Data provided Block Start

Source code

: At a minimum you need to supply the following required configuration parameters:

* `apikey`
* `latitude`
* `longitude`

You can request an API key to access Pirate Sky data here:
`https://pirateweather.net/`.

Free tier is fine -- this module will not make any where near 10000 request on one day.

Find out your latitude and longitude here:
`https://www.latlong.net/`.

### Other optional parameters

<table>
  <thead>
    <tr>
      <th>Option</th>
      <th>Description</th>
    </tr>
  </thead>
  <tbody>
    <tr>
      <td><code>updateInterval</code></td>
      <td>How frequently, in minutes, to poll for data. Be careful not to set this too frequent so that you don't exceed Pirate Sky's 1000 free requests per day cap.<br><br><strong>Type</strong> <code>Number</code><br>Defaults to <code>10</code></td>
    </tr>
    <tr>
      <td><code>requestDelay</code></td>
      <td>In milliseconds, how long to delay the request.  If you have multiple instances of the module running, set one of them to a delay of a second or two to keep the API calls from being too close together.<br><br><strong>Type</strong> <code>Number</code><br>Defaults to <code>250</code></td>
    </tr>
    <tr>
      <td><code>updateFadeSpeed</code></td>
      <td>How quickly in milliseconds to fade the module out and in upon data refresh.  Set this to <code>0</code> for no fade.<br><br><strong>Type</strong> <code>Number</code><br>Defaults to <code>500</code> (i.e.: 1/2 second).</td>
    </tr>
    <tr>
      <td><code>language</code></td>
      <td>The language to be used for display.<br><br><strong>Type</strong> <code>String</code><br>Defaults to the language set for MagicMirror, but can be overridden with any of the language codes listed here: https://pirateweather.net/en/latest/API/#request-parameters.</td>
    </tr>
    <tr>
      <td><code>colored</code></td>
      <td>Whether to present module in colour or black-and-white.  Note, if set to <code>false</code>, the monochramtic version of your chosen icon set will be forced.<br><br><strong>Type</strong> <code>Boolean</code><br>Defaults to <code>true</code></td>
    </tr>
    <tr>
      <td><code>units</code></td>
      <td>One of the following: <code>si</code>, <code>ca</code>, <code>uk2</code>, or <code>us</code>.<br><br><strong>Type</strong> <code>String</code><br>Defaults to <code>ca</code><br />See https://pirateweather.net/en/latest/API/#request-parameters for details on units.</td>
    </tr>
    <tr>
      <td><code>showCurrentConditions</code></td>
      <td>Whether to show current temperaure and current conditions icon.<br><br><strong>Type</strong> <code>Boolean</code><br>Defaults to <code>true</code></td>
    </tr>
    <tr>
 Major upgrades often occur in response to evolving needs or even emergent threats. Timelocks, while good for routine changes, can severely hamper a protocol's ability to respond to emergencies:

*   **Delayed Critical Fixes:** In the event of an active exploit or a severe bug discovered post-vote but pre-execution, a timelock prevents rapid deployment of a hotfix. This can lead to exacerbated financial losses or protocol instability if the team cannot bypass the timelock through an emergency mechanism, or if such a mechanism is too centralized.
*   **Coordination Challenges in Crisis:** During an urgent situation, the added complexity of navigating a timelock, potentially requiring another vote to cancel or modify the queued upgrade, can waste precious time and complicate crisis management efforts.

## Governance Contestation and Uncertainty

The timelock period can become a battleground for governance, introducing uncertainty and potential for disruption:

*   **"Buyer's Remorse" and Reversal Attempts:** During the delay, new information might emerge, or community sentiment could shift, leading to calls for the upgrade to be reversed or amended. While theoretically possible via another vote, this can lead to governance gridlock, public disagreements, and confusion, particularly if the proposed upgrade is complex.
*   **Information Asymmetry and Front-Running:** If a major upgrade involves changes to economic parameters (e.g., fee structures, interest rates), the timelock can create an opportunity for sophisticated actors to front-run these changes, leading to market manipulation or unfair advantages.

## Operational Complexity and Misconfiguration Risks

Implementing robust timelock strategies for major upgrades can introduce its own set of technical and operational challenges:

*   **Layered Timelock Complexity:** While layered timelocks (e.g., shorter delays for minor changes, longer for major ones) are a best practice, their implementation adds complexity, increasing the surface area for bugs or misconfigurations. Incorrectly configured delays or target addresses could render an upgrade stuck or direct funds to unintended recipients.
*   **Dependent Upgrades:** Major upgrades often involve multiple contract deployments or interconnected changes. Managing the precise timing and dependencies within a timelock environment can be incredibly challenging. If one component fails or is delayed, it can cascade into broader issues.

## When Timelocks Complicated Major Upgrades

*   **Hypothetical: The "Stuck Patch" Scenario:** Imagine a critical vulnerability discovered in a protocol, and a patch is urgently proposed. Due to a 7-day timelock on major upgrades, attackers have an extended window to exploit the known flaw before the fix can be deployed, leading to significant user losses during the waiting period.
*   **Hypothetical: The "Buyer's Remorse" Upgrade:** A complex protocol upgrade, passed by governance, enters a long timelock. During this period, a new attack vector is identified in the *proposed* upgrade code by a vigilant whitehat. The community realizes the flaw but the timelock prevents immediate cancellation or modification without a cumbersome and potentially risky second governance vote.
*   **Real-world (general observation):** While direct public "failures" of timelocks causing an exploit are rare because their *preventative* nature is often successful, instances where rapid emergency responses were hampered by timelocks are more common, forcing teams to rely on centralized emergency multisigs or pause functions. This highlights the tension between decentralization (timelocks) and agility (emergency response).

Data provided Block End

Task brief: Repeat the material above exactly, beginning with its first line and ending with the line that holds "<td><code>updateInterval</code></td>", and leave out everything else.

Response below:
Source code

: At a minimum you need to supply the following required configuration parameters:

* `apikey`
* `latitude`
* `longitude`

You can request an API key to access Pirate Sky data here:
`https://pirateweather.net/`.

Free tier is fine -- this module will not make any where near 10000 request on one day.

Find out your latitude and longitude here:
`https://www.latlong.net/`.

### Other optional parameters

<table>
  <thead>
    <tr>
      <th>Option</th>
      <th>Description</th>
    </tr>
  </thead>
  <tbody>
    <tr>
      <td><code>updateInterval</code></td>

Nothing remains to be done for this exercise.